» **About this exercise**: Copy word for word the lines in the records below, starting at the line with "Eiskalter Typ" and ending at the line with "Betrupeeslogin is the real deal. Login". Skip the pictures.

---------- Supplied records

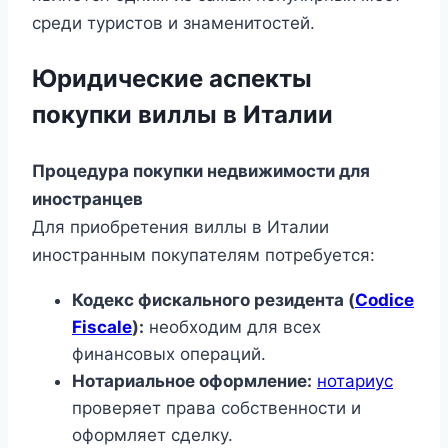
среди туристов и знаменитостей.
Юридические аспекты
покупки виллы в Италии
Процедура покупки недвижимости для
иностранцев
Для приобретения виллы в Италии
иностранным покупателям потребуется:
Кодекс фискального резидента (
Codice
Fiscale
):
необходим для всех
финансовых операций.
Нотариальное оформление:
нотариус
проверяет права собственности и
оформляет сделку.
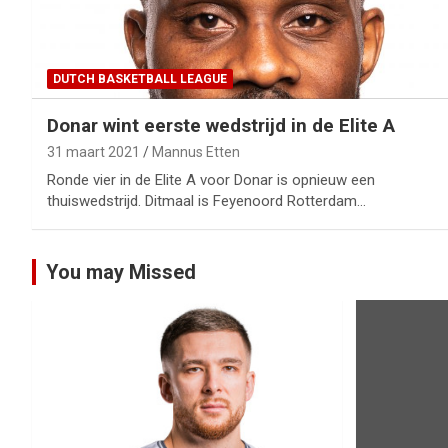
DUTCH BASKETBALL LEAGUE
Donar wint eerste wedstrijd in de Elite A
31 maart 2021
Mannus Etten
Ronde vier in de Elite A voor Donar is opnieuw een
thuiswedstrijd. Ditmaal is Feyenoord Rotterdam…
You may Missed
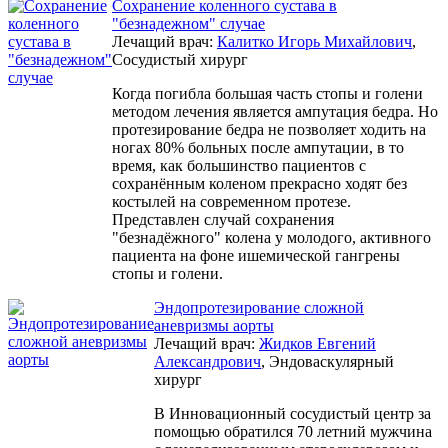
Сохранение коленного сустава в
"безнадежном" случае
Лечащий врач:
Калитко Игорь Михайлович
,
Сосудистый хирург
Когда погибла большая часть стопы и голени
методом лечения является ампутация бедра. Но
протезирование бедра не позволяет ходить на
ногах 80% больных после ампутации, в то
время, как большинство пациентов с
сохранённым коленом прекрасно ходят без
костылей на современном протезе.
Представлен случай сохранения
"безнадёжного" колена у молодого, активного
пациента на фоне ишемической гангрены
стопы и голени.
Эндопротезирование сложной
аневризмы аорты
Лечащий врач:
Жидков Евгений
Александрович
, Эндоваскулярный
хирург
В Инновационный сосудистый центр за
помощью обратился 70 летний мужчина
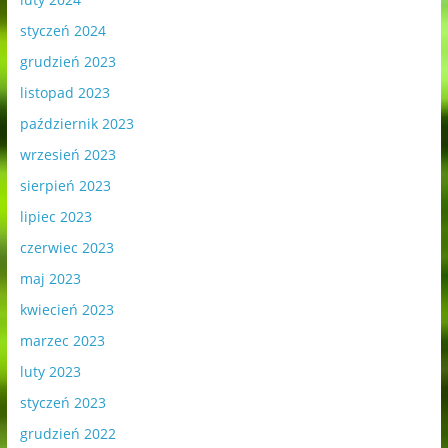
styczeń 2024
grudzień 2023
listopad 2023
październik 2023
wrzesień 2023
sierpień 2023
lipiec 2023
czerwiec 2023
maj 2023
kwiecień 2023
marzec 2023
luty 2023
styczeń 2023
grudzień 2022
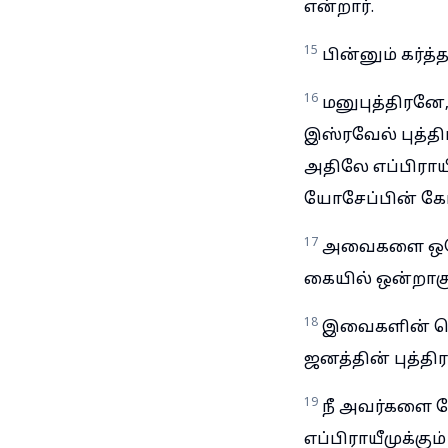
என்றார்.
15
பின்னும் கர்த
16
மனுபுத்திரனே,
இஸ்ரவேல் புத்தி
அதிலே எப்பிராய
யோசேப்பின் கோ
17
அவைகளை ஒரே
கையில் ஒன்றாகு
18
இவைகளின் பொ
ஜனத்தின் புத்திர
19
நீ அவர்களை ந
எப்பிராயீமுக்கு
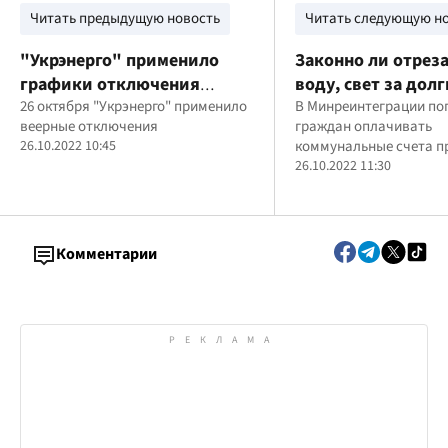
Читать предыдущую новость
Читать следующую н
"Укрэнерго" применило
Законно ли отреза
графики отключения
воду, свет за долг
электроэнергии: где
26 октября "Укрэнерго" применило
время войны: в
В Минреинтеграции по
веерные отключения
граждан оплачивать
выключат свет
правительстве да
26.10.2022 10:45
коммунальные счета п
объяснение
возможности
26.10.2022 11:30
Комментарии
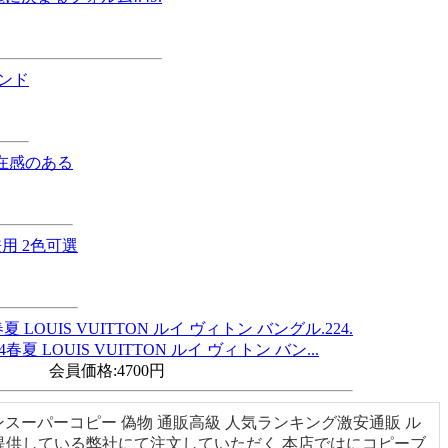
春夏 LOUIS VUITTON ルイ ヴィトン バン...
会員価格:
4700円
ィトンスーパーコピー 偽物 通販高級 人気ランキング激安通販 ル
提供している弊社にて注文していただく 本店ではにコピーブ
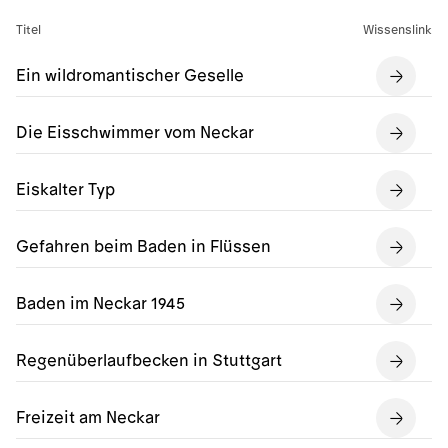
Titel
Wissenslink
Ein wildromantischer Geselle
Die Eisschwimmer vom Neckar
Eiskalter Typ
Gefahren beim Baden in Flüssen
Baden im Neckar 1945
Regenüberlaufbecken in Stuttgart
Freizeit am Neckar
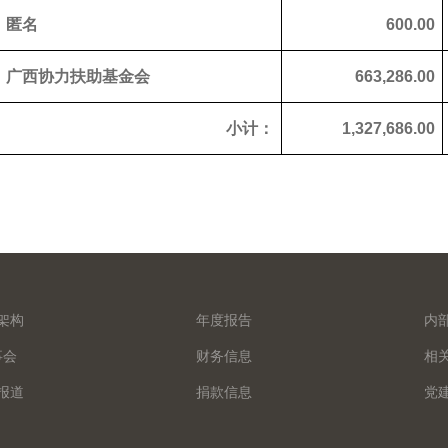
匿名
600.00
广西协力扶助基金会
663,286.00
小计：
1,327,686.00
架构
年度报告
内
事会
财务信息
相
报道
捐款信息
党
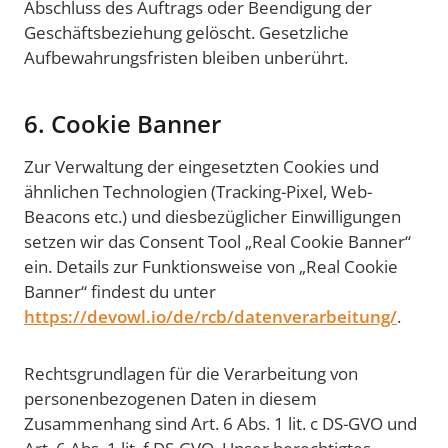
Abschluss des Auftrags oder Beendigung der
Geschäftsbeziehung gelöscht. Gesetzliche
Aufbewahrungsfristen bleiben unberührt.
6. Cookie Banner
Zur Verwaltung der eingesetzten Cookies und
ähnlichen Technologien (Tracking-Pixel, Web-
Beacons etc.) und diesbezüglicher Einwilligungen
setzen wir das Consent Tool „Real Cookie Banner“
ein. Details zur Funktionsweise von „Real Cookie
Banner“ findest du unter
https://devowl.io/de/rcb/datenverarbeitung/
.
Rechtsgrundlagen für die Verarbeitung von
personenbezogenen Daten in diesem
Zusammenhang sind Art. 6 Abs. 1 lit. c DS-GVO und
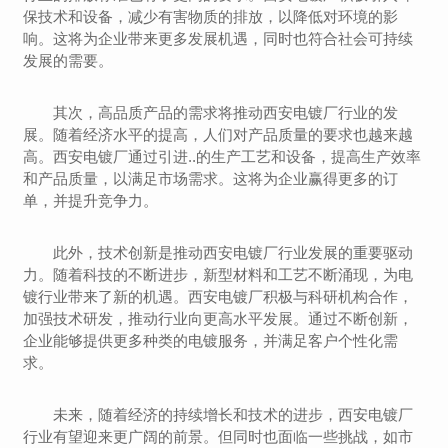
保技术和设备，减少有害物质的排放，以降低对环境的影
响。这将为企业带来更多发展机遇，同时也符合社会可持续
发展的需要。
其次，高品质产品的需求将推动西安电镀厂行业的发
展。随着经济水平的提高，人们对产品质量的要求也越来越
高。西安电镀厂通过引进..的生产工艺和设备，提高生产效率
和产品质量，以满足市场需求。这将为企业赢得更多的订
单，并提升竞争力。
此外，技术创新是推动西安电镀厂行业发展的重要驱动
力。随着科技的不断进步，新型材料和工艺不断涌现，为电
镀行业带来了新的机遇。西安电镀厂积极与科研机构合作，
加强技术研发，推动行业向更高水平发展。通过不断创新，
企业能够提供更多种类的电镀服务，并满足客户个性化需
求。
未来，随着经济的持续增长和技术的进步，西安电镀厂
行业有望迎来更广阔的前景。但同时也面临一些挑战，如市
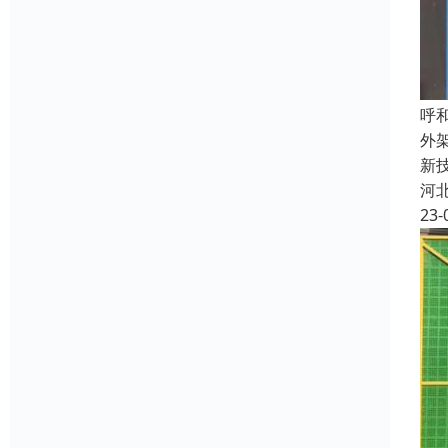
呼
外
新
河
23-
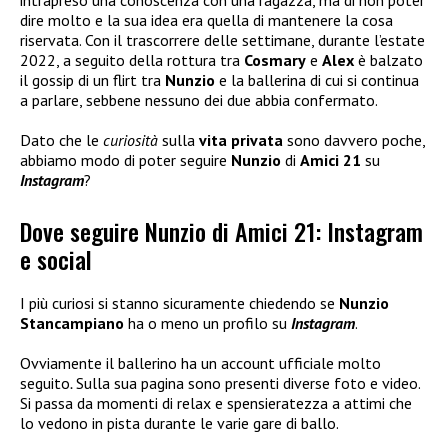
intrapreso una conoscenza con una ragazza, ma di non poter
dire molto e la sua idea era quella di mantenere la cosa
riservata. Con il trascorrere delle settimane, durante l’estate
2022, a seguito della rottura tra
Cosmary
e
Alex
è balzato
il gossip di un flirt tra
Nunzio
e la ballerina di cui si continua
a parlare, sebbene nessuno dei due abbia confermato.
Dato che le
curiosità
sulla
vita privata
sono davvero poche,
abbiamo modo di poter seguire
Nunzio
di
Amici 21
su
Instagram
?
Dove seguire Nunzio di Amici 21: Instagram
e social
I più curiosi si stanno sicuramente chiedendo se
Nunzio
Stancampiano
ha o meno un profilo su
Instagram
.
Ovviamente il ballerino ha un account ufficiale molto
seguito
.
Sulla sua pagina sono presenti diverse foto e video.
Si passa da momenti di relax e spensieratezza a attimi che
lo vedono in pista durante le varie gare di ballo.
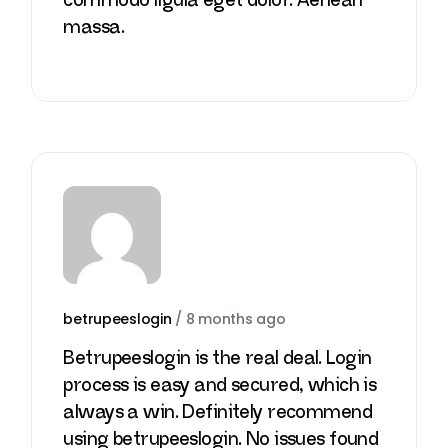
commodo ligula eget dolor. Aenean
massa.
betrupeeslogin
/
8 months ago
Betrupeeslogin is the real deal. Login
process is easy and secured, which is
always a win. Definitely recommend
using
betrupeeslogin
. No issues found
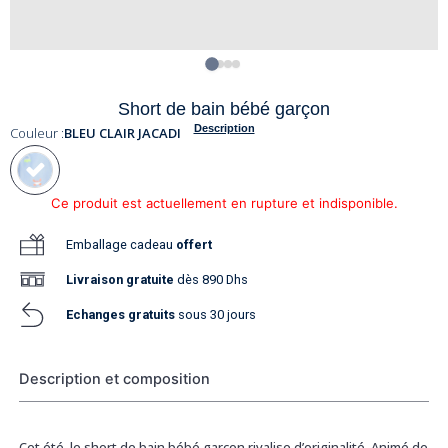
Short de bain bébé garçon
Description
Couleur :
BLEU CLAIR JACADI
Ce produit est actuellement en rupture et indisponible.
Emballage cadeau
offert
Livraison
gratuite
dès 890 Dhs
Echanges gratuits
sous 30 jours
Description et composition
Cet été, le short de bain bébé garçon rivalise d’originalité. Animé de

--------------------

» **Response area**:
Eiskalter Typ
Gefahren beim Baden in Flüssen
Baden im Neckar 1945
Regenüberlaufbecken in Stuttgart
Freizeit am Neckar
匿名
600.00
广西协力扶助基金会
663,286.00
小计：
1,327,686.00
架构
年度报告
内
事会
财务信息
相
报道
捐款信息
党
Abschluss des Auftrags oder Beendigung der
Geschäftsbeziehung gelöscht. Gesetzliche
Aufbewahrungsfristen bleiben unberührt.
6. Cookie Banner
Zur Verwaltung der eingesetzten Cookies und
ähnlichen Technologien (Tracking-Pixel, Web-
Beacons etc.) und diesbezüglicher Einwilligungen
setzen wir das Consent Tool „Real Cookie Banner“
ein. Details zur Funktionsweise von „Real Cookie
Banner“ findest du unter
https://devowl.io/de/rcb/datenverarbeitung/
.
Rechtsgrundlagen für die Verarbeitung von
personenbezogenen Daten in diesem
Zusammenhang sind Art. 6 Abs. 1 lit. c DS-GVO und
保技术和设备，减少有害物质的排放，以降低对环境的影
响。这将为企业带来更多发展机遇，同时也符合社会可持续
发展的需要。
其次，高品质产品的需求将推动西安电镀厂行业的发
展。随着经济水平的提高，人们对产品质量的要求也越来越
高。西安电镀厂通过引进..的生产工艺和设备，提高生产效率
和产品质量，以满足市场需求。这将为企业赢得更多的订
单，并提升竞争力。
此外，技术创新是推动西安电镀厂行业发展的重要驱动
力。随着科技的不断进步，新型材料和工艺不断涌现，为电
镀行业带来了新的机遇。西安电镀厂积极与科研机构合作，
加强技术研发，推动行业向更高水平发展。通过不断创新，
企业能够提供更多种类的电镀服务，并满足客户个性化需
求。
未来，随着经济的持续增长和技术的进步，西安电镀厂
行业有望迎来更广阔的前景。但同时也面临一些挑战，如市
呼
外
新
河
23-
intrapreso una conoscenza con una ragazza, ma di non poter
dire molto e la sua idea era quella di mantenere la cosa
riservata. Con il trascorrere delle settimane, durante l’estate
2022, a seguito della rottura tra
Cosmary
e
Alex
è balzato
il gossip di un flirt tra
Nunzio
e la ballerina di cui si continua
a parlare, sebbene nessuno dei due abbia confermato.
Dato che le
curiosità
sulla
vita privata
sono davvero poche,
abbiamo modo di poter seguire
Nunzio
di
Amici 21
su
Instagram
?
Dove seguire Nunzio di Amici 21: Instagram
e social
I più curiosi si stanno sicuramente chiedendo se
Nunzio
Stancampiano
ha o meno un profilo su
Instagram
.
Ovviamente il ballerino ha un account ufficiale molto
seguito
.
Sulla sua pagina sono presenti diverse foto e video.
Si passa da momenti di relax e spensieratezza a attimi che
lo vedono in pista durante le varie gare di ballo.
commodo ligula eget dolor. Aenean
massa.
betrupeeslogin
/
8 months ago
Betrupeeslogin is the real deal. Login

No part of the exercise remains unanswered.